Document section:
※ ※ ※

Revision as of 18:00, 18 April 2018

Working steps

Preparing raster data (Converting DN to reflectance)

• The Sentinel-2 products L1C and L2A are stored as digital numbers in data format unsigned integer 16bit. In this work step we scale the data to reflectance values with a new range from 0 to 1 and data type float 32bit.
• Load the single band raster file Subset_S2A_MSIL2A_20170619T_B2.tif and 9 other multipspectral bands (B3, B4, B5, B6, B7, B8, B11 and B12) of a Sentinel-2 scene.
• Open Raster --> Raster Calculator....
• Double click on a layer in the Raster bands list. The band should appear in the Raster calculator expression field.
• Complete the expression with the division operator // and 10000.
• Specify an Output layer path and name.
• Click OK
• Repeat these steps for all other multispectral bands.

• For this task you may also use a graphical processing toolbox model downloaded from here convert_L2A_reflectance.model (Right click, Save as ..).

• Open the Processing --> Toolbox and Models --> Tools --> Add model from file. Load the previously downloaded model.
• The model should appear in the Models tab.
• Double click to open the model.
• Assign the layers to the right band numbers.
• Click OK

• Follow Create stack to create a multiband raster file from the converted single bands and load into QGIS canvas.

Install and set up SCP plugin

1. Click Plugins --> Manage and Install Plugins.
2. Type in the search bar semi-Automatic Classification, click on the plugin name and then on Install plugin.

• Right-click on the Plugin Toolbar and make sure the following are checked SCP Dock, SCP Edit Toolbar, SCP Tools and SCP Working Toolbar.

Defining classification inputs in SCP-plugin

We need to define input image, training input and spectral signature files for SCP.

1. Open the SCP Dock.
2. Click SCP Dock --> SCP input --> Input image, use the button Refresh list and the drop-down menu-bar to select the multiband Merge file (i.e. from DN to Reflectance conversion) as input image.
3. Click the button Band set to further define the input image.
4. Next, click Quick wavelength settings and select Sentinel-2 from the list in order to automatically set the Center wavelength for each band and the Wavelength unit (NB. required for spectral signature assessment).
5. In the RGB list of the Working Toolbar, select 3-2-1 to display natural color composite. Also, type in 4-3-2 to display false color composite. While changing the color composite; also use the buttons cumulative_stretch and std_dev_stretch for better displaying the Input image (i.e. image stretching).
6. We need to define training input file in order to collect ROIs and spectral signatures.
7. Click SCP Dock --> SCP input --> Training input, use the button Create a new training input to create a training signature file with the extension .scp, click save.

Collection of ROIs and Spectral signatures

1. Click on the button Add Vector Layer to Load the vector file Training_points_refactored.shp available in the course data and overlay it on the multiband Merge' layer.
2. To display attribute labels for Training_points_refactored.shp, right-click to open Properties --> Labels. Select Show labels for this layer and Label with C_ID.
3. ROIs can be created by drawing polygons using the button Create a ROI polygon or by an automatic region growing algorithm using the button Activate ROI pointer . The region growing algorithm can create more homogeneous ROIs (i.e. standard deviation of spectral signature values is low) than manually drawn ones; the manual creation of ROIs can be useful in order to account for the spectral variability of classes. We will use the automatic region growing algorithm.

※ ※ ※

Requirement A: According to the tutorial, in what data format are the Sentinel-2 L1C and L2A products stored?
Requirement B: Reproduce the tutorial word for word, from "Defining classification inputs" up to and including "as input image.".

※ ※ ※

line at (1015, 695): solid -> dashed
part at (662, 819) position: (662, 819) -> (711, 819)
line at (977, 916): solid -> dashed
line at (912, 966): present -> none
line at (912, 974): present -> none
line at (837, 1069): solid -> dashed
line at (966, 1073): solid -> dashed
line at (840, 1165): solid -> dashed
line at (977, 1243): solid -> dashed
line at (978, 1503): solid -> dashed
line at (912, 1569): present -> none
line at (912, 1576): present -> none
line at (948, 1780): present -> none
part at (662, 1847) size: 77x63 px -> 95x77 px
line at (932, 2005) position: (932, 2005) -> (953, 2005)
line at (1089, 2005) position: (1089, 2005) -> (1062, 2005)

※ ※ ※

Full solution A: As digital numbers in unsigned integer 16bit.

Full solution B:
Defining classification inputs in SCP-plugin

We need to define input image, training input and spectral signature files for SCP.

1. Open the SCP Dock.
2. Click SCP Dock --> SCP input --> Input image, use the button Refresh list and the drop-down menu-bar to select the multiband Merge file (i.e. from DN to Reflectance conversion) as input image.